Do Over

Tuesday, December 27, 2005

Still A Whisper On My Lips
Feeling At My Fingertips
Pulling At My Skin


There’s the obvious love pain, the kind that comes when it’s lost, ripped, stripped, gone.

The kind that comes with a flash when you’re sitting on the couch on Christmas morning and it’s the first one in years that he isn’t sitting next to you in pajamas, opening the so-him shirt your mom picked out, the personalized license plate your dad ordered for him online, the funny magnet poetry your sister and her husband found in Santa Barbara.

When you pick up a box that still has a tag with his name on it from last year.

When he sends a text message saying ‘have a safe trip home for Christmas and remember I love you. always.’ And then another one: ‘I don’t want this. it’s all happening so fast. I screwed up a really good thing.’

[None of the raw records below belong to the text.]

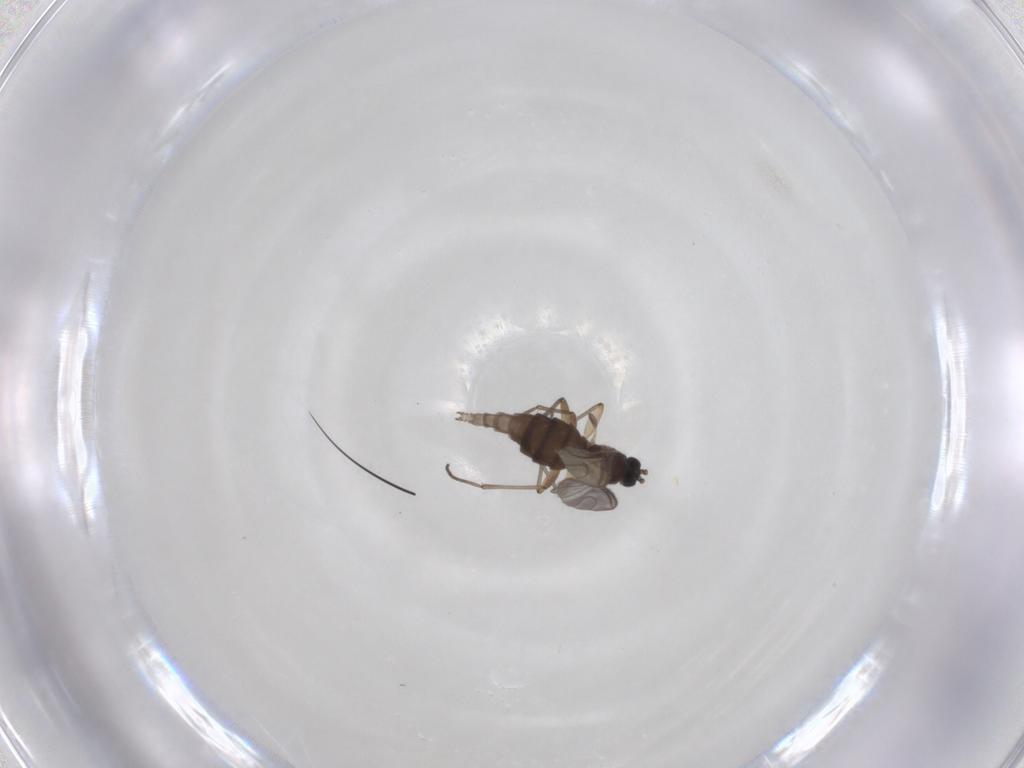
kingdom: Animalia
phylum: Arthropoda
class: Insecta
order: Diptera
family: Sciaridae
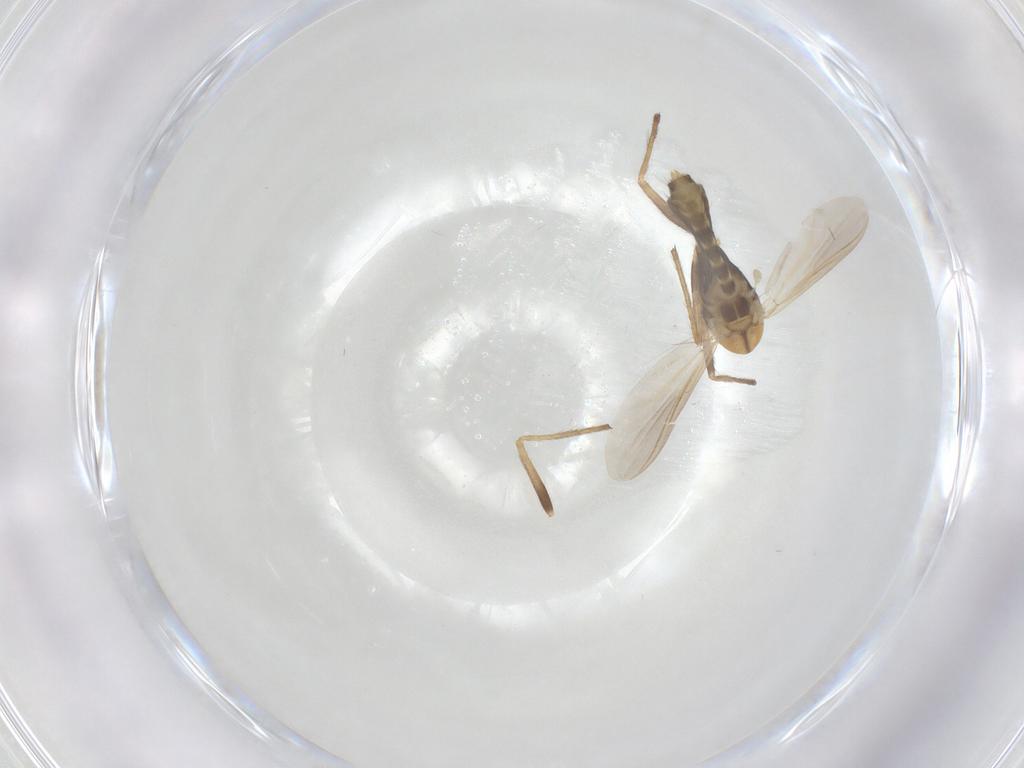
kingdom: Animalia
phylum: Arthropoda
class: Insecta
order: Diptera
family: Chironomidae
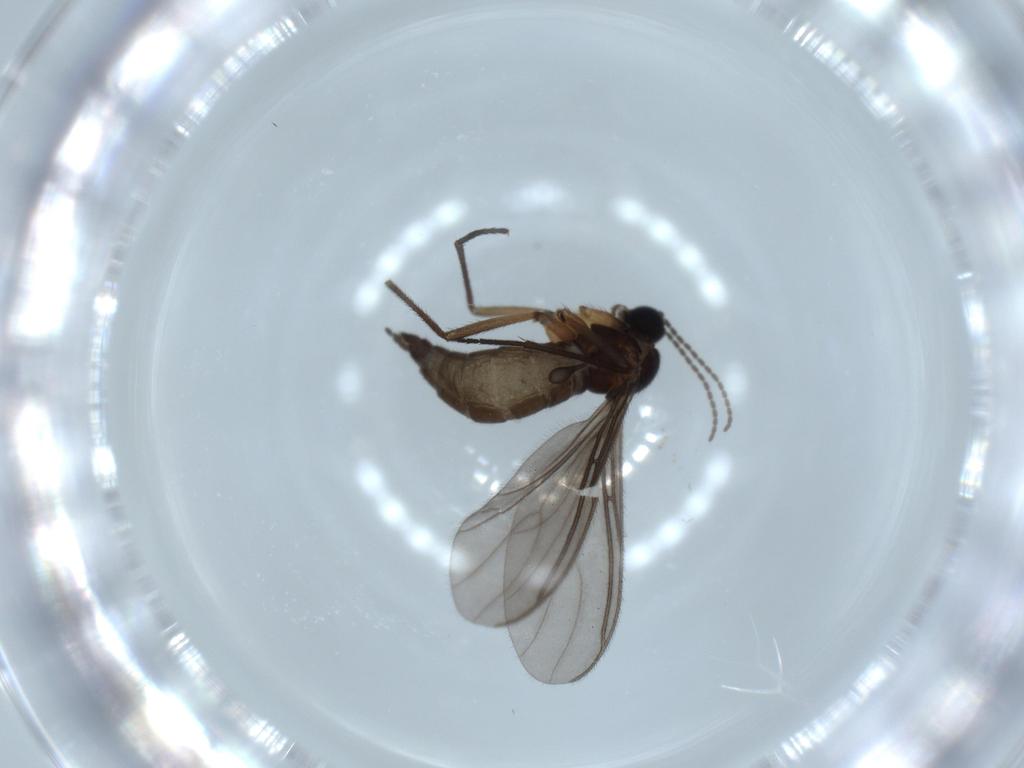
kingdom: Animalia
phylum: Arthropoda
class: Insecta
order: Diptera
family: Sciaridae
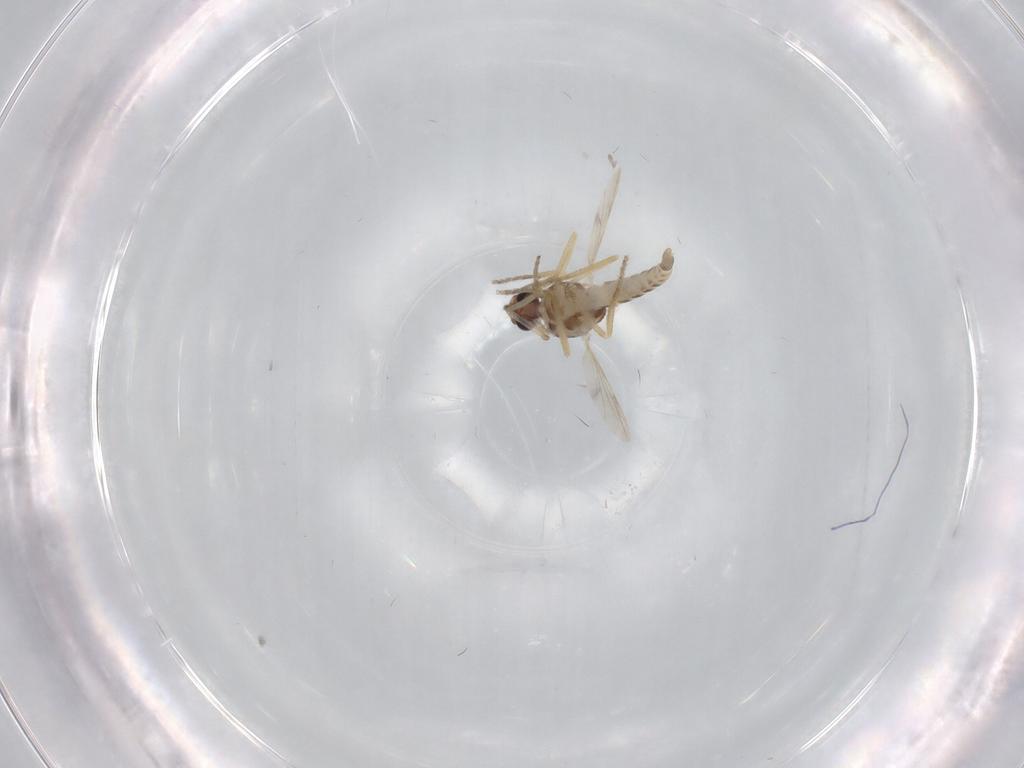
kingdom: Animalia
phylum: Arthropoda
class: Insecta
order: Diptera
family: Ceratopogonidae
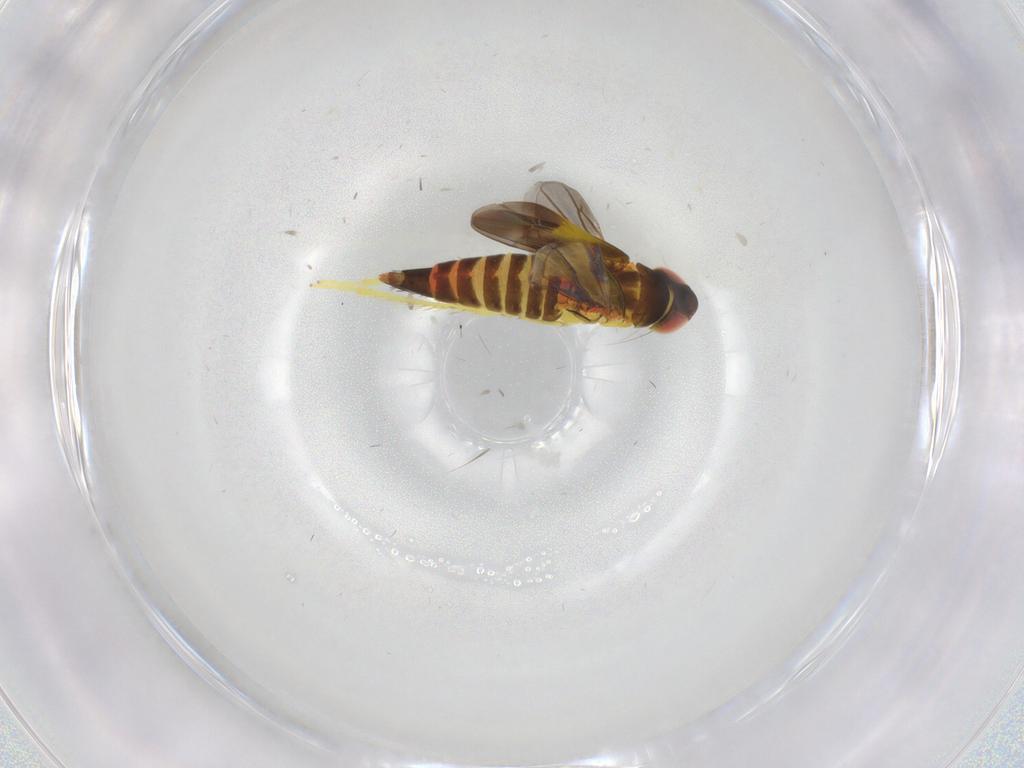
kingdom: Animalia
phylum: Arthropoda
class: Insecta
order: Hemiptera
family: Cicadellidae
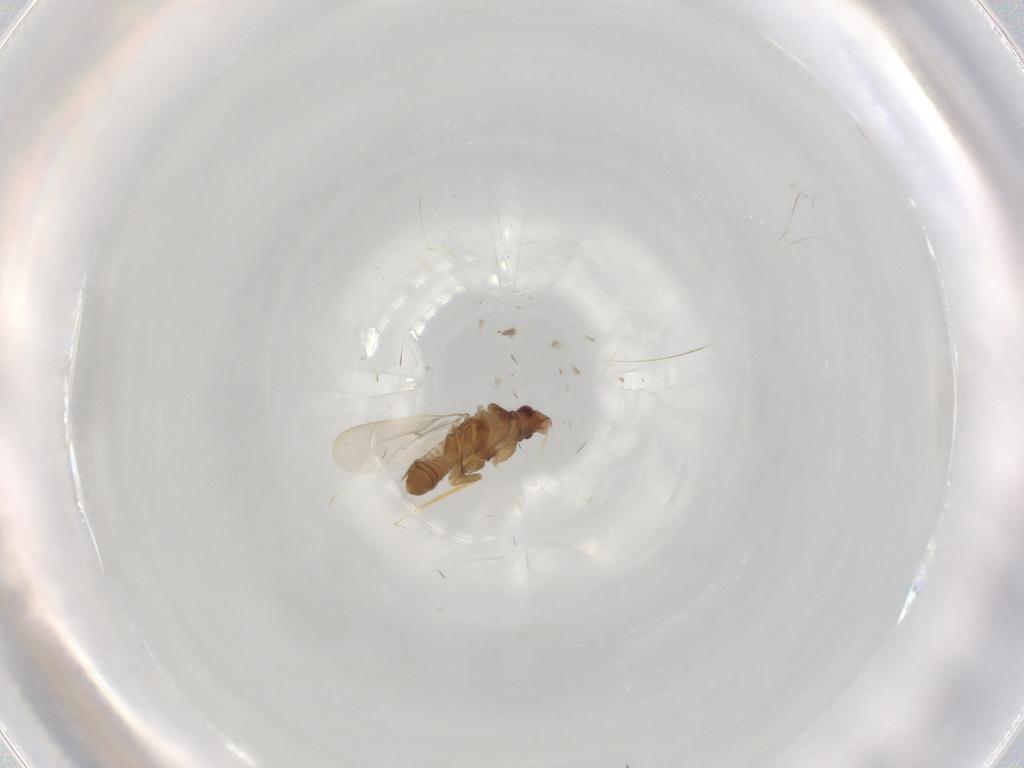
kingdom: Animalia
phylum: Arthropoda
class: Insecta
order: Hemiptera
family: Ceratocombidae
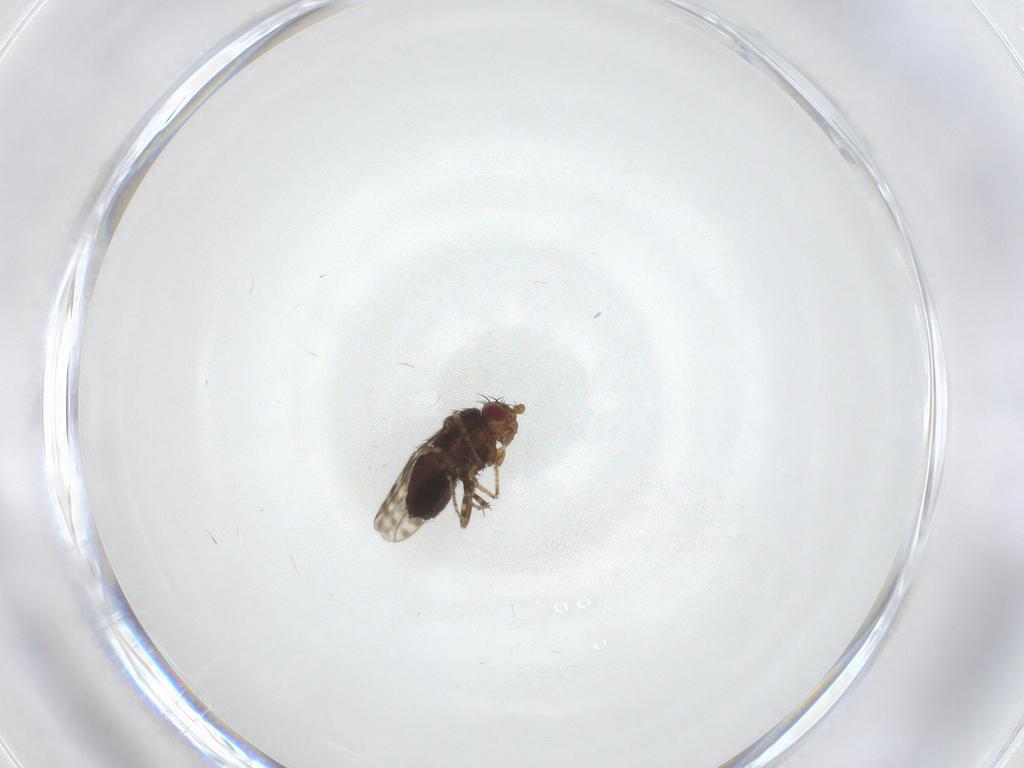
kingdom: Animalia
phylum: Arthropoda
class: Insecta
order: Diptera
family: Sphaeroceridae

But that’s nothing because it isn’t happening so fast, he doesn’t belong anymore, doesn’t fit in with a family that’s built on loyalty that doesn’t waver.

I discovered a new kind of love pain this morning on the airplane leaving Detroit, bound for Chicago. During the announcement of doors closing for an on-time departure a stream of tears slid off my chin, onto my wrist.

I love my family so much it hurts.

Vivid flashes of five days of Christmas in Detroit:

My mom in a role I’ve never had to see before: protective. Momma bear. Fierce. Five days of tender, around-the-clock active protection. Her letter to L last week once he pushed too far, said the end of this marriage is my fault, my decision, my ugly mistake. Her words to him included these:

ohmy....how little you knew this woman….you owe her the validation that you behaved egregiously and that this marriage is ending entirely because of you. That any ugliness that enters is entering on your footsteps. Do NOT accuse her of bringing ugly to this sad ending of a marriage. The celebration of that marriage is still a recent memory to me. You have made it ugly. You must own that. And that is what I need you to hear.

A walk downtown with my sister on Christmas eve. It was raining ice chips but we didn’t feel them. At the end of our route we circled the block ten times before going inside because we weren’t finished talking. Later that night we had a moment from across the room where we had to get up and go to each other; link arms and squeeze.

One of those me-and-dad times that we will both file away. Driving to the airport early this morning wasn’t a chore for him. It was fun. It was special. One of those conversations where I could point at a fish and say ‘look, dad, I think it’s a mermaid’ and he’d smile and say ‘yep, I think you’re right. That’s definitely a mermaid.’

My mom’s friend telling me she heard about that mint water I like to buy at whole foods, she’s dying to try it. Feeling proud to be my mom’s daughter, thrilled that she talks to her friends about me.

Kevin letting me call him my brother, laughing at the way I say wolf, letting me squeeze in on the couch between him and my sister late at night with the TV on

Dad opening the martini glass I bought him and putting it in the freezer right away to chill it for a Christmas cocktail.

Wrapping presents late at night with my sister unleashing her quiet golden wisdom and making me wish we could sit up and talk like that every night before bed.

Those flashes are lumps in my throat today. It isn’t fair that I have this family, this tribe. It helps explain his text message about how hard the holidays are this year, and my feeling that the real hard part was this morning, saying good bye to a family that loves me the same strong way all the time, every time.